Work to be completed
Reproduce the lines of the material below word for word, starting at the line containing "Position (Y)" and continuing through the final line of the material.

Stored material
· · · · · · ·

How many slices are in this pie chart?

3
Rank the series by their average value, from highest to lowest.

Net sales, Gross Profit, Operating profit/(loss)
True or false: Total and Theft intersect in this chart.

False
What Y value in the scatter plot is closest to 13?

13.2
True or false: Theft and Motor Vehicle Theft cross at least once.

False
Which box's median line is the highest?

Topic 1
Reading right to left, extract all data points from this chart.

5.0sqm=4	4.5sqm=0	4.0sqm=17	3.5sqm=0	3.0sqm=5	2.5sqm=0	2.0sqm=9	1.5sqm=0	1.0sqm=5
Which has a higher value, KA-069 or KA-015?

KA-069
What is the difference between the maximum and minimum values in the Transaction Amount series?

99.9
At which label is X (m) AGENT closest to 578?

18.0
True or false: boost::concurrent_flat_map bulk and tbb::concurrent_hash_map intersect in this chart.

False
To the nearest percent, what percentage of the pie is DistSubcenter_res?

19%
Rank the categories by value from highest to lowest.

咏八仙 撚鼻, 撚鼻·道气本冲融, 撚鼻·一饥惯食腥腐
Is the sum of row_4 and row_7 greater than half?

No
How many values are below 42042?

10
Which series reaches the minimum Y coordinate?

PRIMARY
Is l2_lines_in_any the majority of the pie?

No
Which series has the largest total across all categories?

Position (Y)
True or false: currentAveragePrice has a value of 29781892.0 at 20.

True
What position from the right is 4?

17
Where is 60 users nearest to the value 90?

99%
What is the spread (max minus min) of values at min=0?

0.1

· · · · · · ·

Finished exercise
Position (Y)
True or false: currentAveragePrice has a value of 29781892.0 at 20.

True
What position from the right is 4?

17
Where is 60 users nearest to the value 90?

99%
What is the spread (max minus min) of values at min=0?

0.1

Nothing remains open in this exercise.